Предположение спиритуалистического догматизма о безусловной истинности
отдельных реальных единиц сознания, которые, однако, уже самою
множественностью своею обличаются как условные, — это предположение ясно
показывает, что мысль еще не стала здесь на безусловную, или
истинно-философскую, точку зрения. А как только она на нее становится,
хотя бы сперва лишь в качестве философского требования или замысла, так
сейчас же неизбежно философствующий субъект перестает сосредоточиваться
на своей мнимой субстанциальности — умственный центр тяжести с
внутреннею необходимостью перестанавливается из его ищущего я в искомое,
т. е. в саму истину, а эмпирическая отдельность и обособленность его я
естественно отпадает по принадлежности в область житейского,
практического сознания, переставшего ограничивать круг его истинного
самосознания. 

Следует провести далее и тем самым смирить горделивую аналогию, которую
Кант проводил между Коперником и собою: он, Кант, как некий Коперник
философии, показал, что земля эмпирической реальности, как зависимая
планета, вращается около идеального солнца — познающего ума.

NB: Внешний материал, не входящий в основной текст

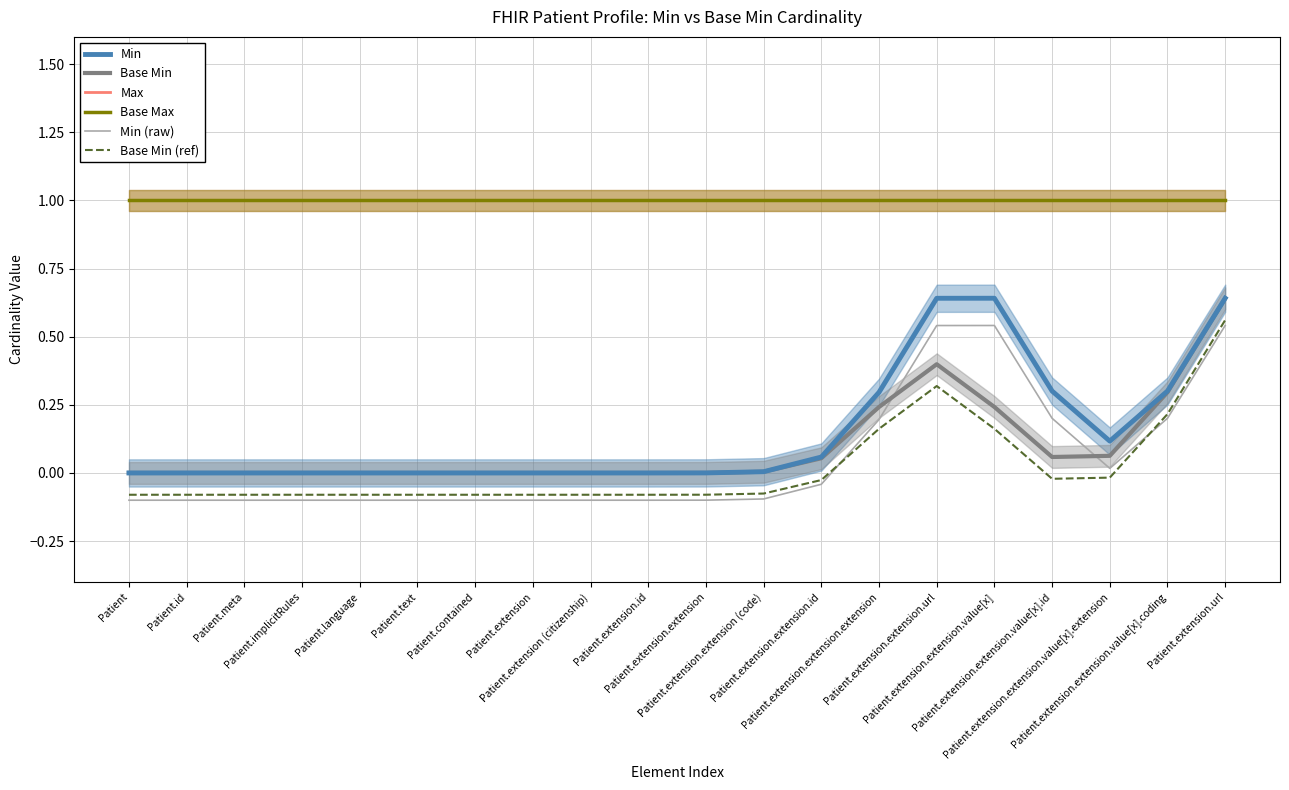

Does the chart display data point markers on the line(s)?

No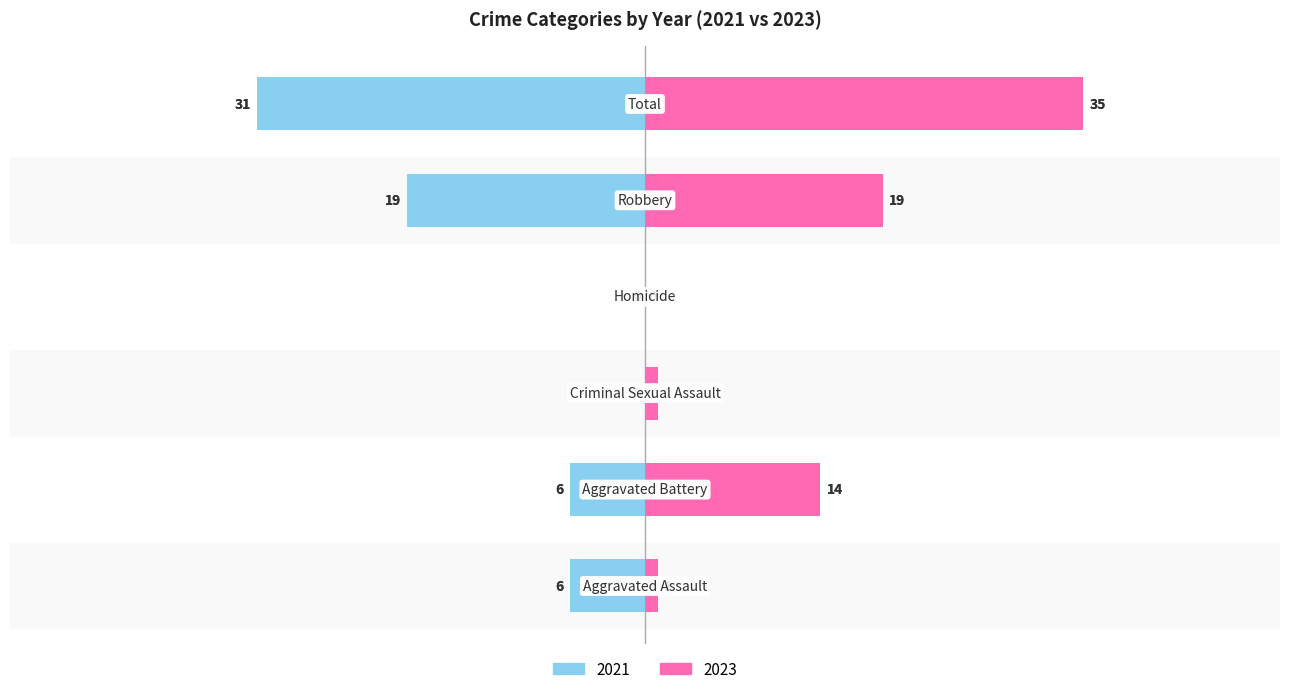

At which label does 2023 reach its minimum?

Homicide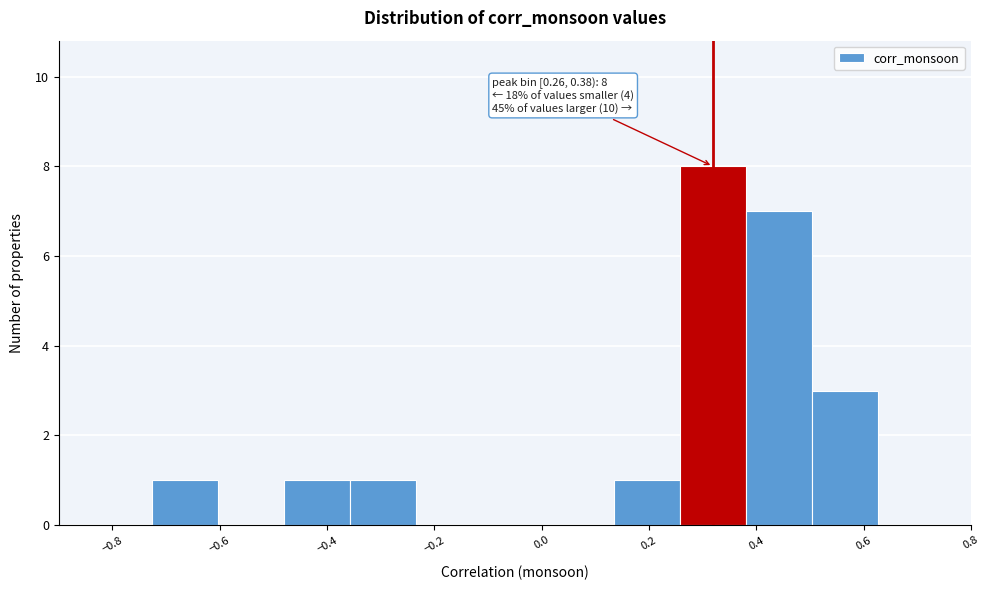

Which range on the x-axis has the tallest bar?

0.26 to 0.38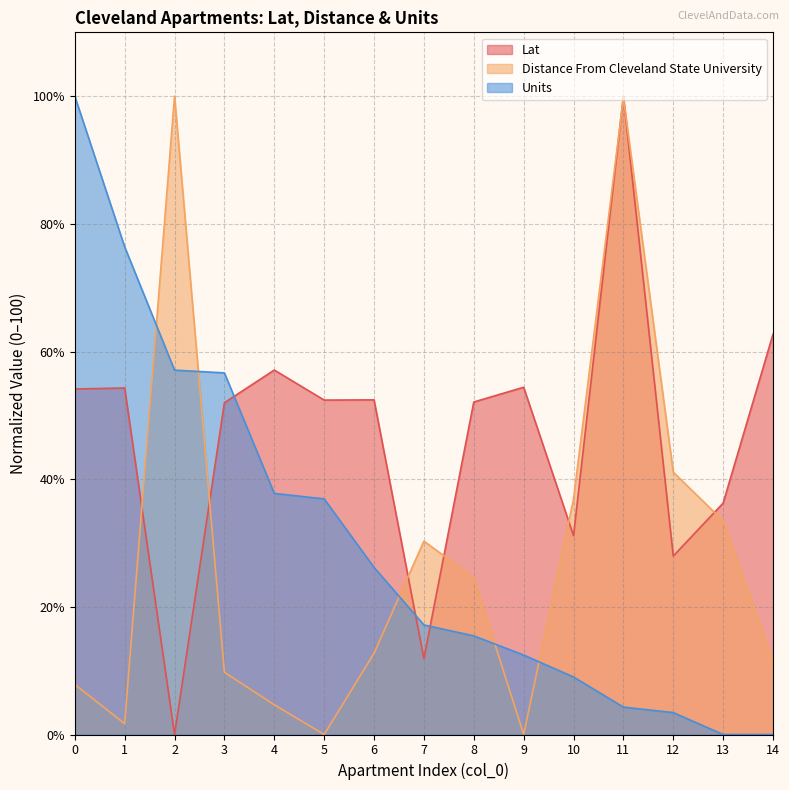

Is the value of Units at 5 greater than the value of Lat at 2?

Yes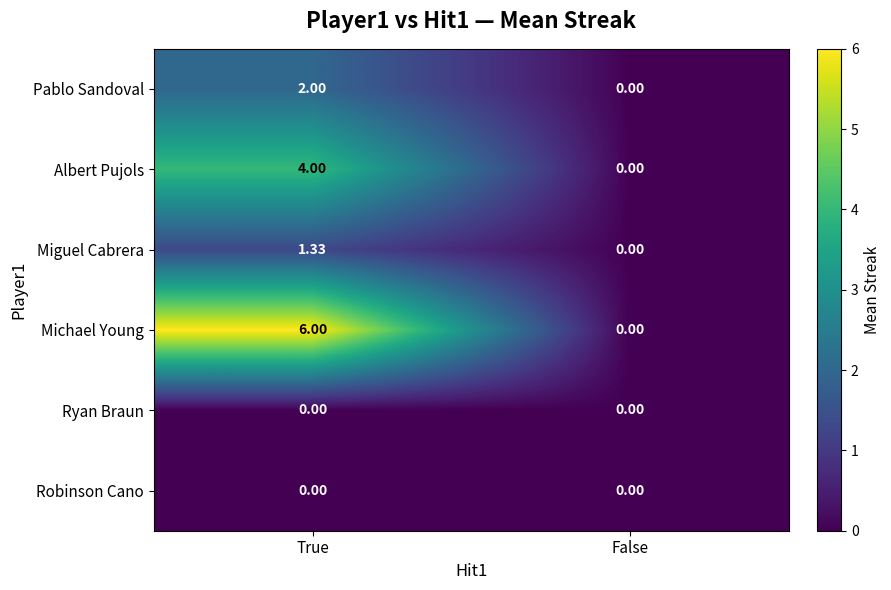

Which series has the largest total across all categories?

Michael Young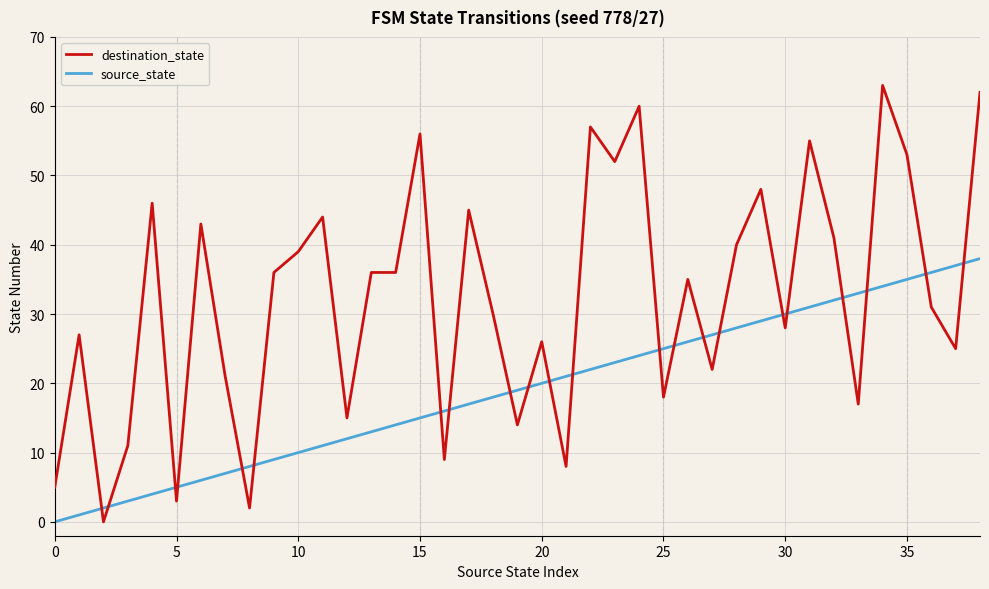

Reading right to left, what are all the values shown in this chart?

destination_state: 62	25	31	53	63	17	41	55	28	48	40	22	35	18	60	52	57	8	26	14	30	45	9	56	36	36	15	44	39	36	2	21	43	3	46	11	0	27	5
source_state: 38	37	36	35	34	33	32	31	30	29	28	27	26	25	24	23	22	21	20	19	18	17	16	15	14	13	12	11	10	9	8	7	6	5	4	3	2	1	0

Однако
астрономия не остановилась на Копернике, и теперь мы знаем, что
центральность солнца есть лишь относительная и что наше светило имеет
свой настоящий центр где-то в бесконечном пространстве. Так же и
кантовское солнце — познающий субъект — должно быть лишено не
подобающего ему значения. Наше я, хотя бы трансцендентально раздвинутое,
не может быть средоточием и положительною исходною точкой истинного
познания, причем философия имеет перед астрономией то преимущество, что
центр истины, находящийся не в «дурной», а в хорошей бесконечности,
может быть всегда и везде достигнут — изнутри. 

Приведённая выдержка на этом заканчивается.